Na medida em que o interesse do consumidor cresce por este tipo de produto que
chega aos supermercados, uma revolução se insere dentro do movimento, no sentido
inverso ao vivido historicamente pelo próprio movimento. A crítica ao modelo
hegemônico sempre deu ao orgânico um papel revolucionário, contestador,
transformador. Hoje, através da comercialização indireta, impessoal, é a lógica
do mercado, do lucro, que está ameaçando transformar o movimento, tornando-o o
seu reflexo e afastando-o da sua motivação original. A expansão pela qual está
passando uma das ONGs ligadas a esse movimento - a Associação de Agricultura
Orgânica (AAO) -, no que diz respeito à produção de frutas, legumes e verduras,
é um bom indicador deste novo cenário.
A AAO conta hoje com cerca de 1.800 associados, dos quais 500 são atuantes, número este relativamente estável nos últimos anos, não acompanhando a expansão da produção. Tem hoje cerca de 500 produtores certificados, totalizando cerca de 10.500 hectares certificados. Destes, cerca de 300 são produtores de hortaliças, com uma área média de 2 hectares, enquanto os produtores em conversão têm uma área ligeiramente superior (2,1 hectares). Esta atividade representa cerca de 58% do total de produtores, mas somente cerca de 5% da área total são certificados pela AAO. No que diz respeito às frutas, o número de produtores é da ordem de 801, com área média de 5,3 hectares,
mas, quando se considera os que estão em conversão, se observa uma expansão
considerável da área, para cerca de 35 hectares. O setor de frutas está se
expandindo bastante, mas ainda representa cerca de 15% do número dos produtores
e ocupa 4% da área certificada.
O selo foi criado em 1997. Atualmente, os produtos certificados pela AAO são
comercializados em cerca de 150 lojas, de seis cadeias de supermercados. Isto se
reflete no crescimento acelerado da produção e da área certificada. Em dezembro
de 1996, existiam 26 produtores certificados pela AAO e, em dezembro de 2000,
eram 350, definindo uma taxa anual de crescimento de cerca de 100% a.a..

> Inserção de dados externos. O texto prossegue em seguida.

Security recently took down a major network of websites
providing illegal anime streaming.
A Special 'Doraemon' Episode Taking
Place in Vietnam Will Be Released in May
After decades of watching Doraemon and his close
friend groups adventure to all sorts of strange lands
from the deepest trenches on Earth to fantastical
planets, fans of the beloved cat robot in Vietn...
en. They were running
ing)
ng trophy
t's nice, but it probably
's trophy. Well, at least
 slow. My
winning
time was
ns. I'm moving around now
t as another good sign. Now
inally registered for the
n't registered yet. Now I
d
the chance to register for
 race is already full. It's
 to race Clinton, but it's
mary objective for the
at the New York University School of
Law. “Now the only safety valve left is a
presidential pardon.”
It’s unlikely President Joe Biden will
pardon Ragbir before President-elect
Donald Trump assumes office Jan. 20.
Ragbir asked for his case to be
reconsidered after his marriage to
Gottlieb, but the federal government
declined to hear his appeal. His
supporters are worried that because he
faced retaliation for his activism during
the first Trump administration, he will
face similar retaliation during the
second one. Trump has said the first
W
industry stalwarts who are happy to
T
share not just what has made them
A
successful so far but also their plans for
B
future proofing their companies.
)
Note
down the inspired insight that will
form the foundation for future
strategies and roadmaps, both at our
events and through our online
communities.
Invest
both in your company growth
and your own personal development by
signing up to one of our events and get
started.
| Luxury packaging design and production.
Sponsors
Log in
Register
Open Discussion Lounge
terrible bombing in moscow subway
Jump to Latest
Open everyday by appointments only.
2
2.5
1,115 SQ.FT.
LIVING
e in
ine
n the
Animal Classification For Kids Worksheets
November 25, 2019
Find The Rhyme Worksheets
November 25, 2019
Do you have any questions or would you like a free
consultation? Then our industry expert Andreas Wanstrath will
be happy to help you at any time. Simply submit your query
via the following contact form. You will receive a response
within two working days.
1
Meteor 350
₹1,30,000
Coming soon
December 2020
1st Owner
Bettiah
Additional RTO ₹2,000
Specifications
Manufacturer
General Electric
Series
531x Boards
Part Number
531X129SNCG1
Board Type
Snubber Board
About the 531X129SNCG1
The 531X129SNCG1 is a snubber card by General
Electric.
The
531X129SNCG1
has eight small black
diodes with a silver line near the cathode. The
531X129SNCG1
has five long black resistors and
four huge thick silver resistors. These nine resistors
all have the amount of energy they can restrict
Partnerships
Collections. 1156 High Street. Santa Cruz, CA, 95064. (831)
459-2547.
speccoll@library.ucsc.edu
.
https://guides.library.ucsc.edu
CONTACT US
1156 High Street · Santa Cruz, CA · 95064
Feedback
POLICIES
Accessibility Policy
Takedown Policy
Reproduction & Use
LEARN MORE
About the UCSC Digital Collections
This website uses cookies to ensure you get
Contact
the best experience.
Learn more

Esta expansão do mercado levou os Estados nacionais a estruturarem seus mercados de orgânicos. A certificação desenvolvida pelo movimento social, através do sistema IFOAM2, passou a competir com as normas
técnicas definidas no âmbito do poder público e introduziram-se as exigências de
procedimentos definidas na norma ISO 65. A falta de um padrão guarda-chuva
único, reconhecido pelos Estados nacionais, é o estágio atual que cria barreiras
desnecessárias para o perfeito funcionamento do mercado. Por outro lado, a
introdução do padrão ISO veio trazer as necessárias confiabilidade e agilidade
ao mercado de produtos de qualidade.
O interesse do mercado, entretanto, não traz simplesmente um aumento da demanda
por certificação, que é o que os procedimentos ISO podem atender. Traz também a
lógica das relações de troca desiguais e injustas do ponto de vista social.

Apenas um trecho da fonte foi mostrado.